Exercise objective - Rewrite every line of the records as a JSON list of strings, one string for each line, and leave out any blank lines.

[Collection entries]
________

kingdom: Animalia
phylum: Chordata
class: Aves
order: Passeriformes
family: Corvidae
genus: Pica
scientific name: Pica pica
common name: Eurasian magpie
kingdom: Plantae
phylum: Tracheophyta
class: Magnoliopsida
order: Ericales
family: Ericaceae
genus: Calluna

________

Response to this task -
[
  "kingdom: Animalia",
  "phylum: Chordata",
  "class: Aves",
  "order: Passeriformes",
  "family: Corvidae",
  "genus: Pica",
  "scientific name: Pica pica",
  "common name: Eurasian magpie",
  "kingdom: Plantae",
  "phylum: Tracheophyta",
  "class: Magnoliopsida",
  "order: Ericales",
  "family: Ericaceae",
  "genus: Calluna"
]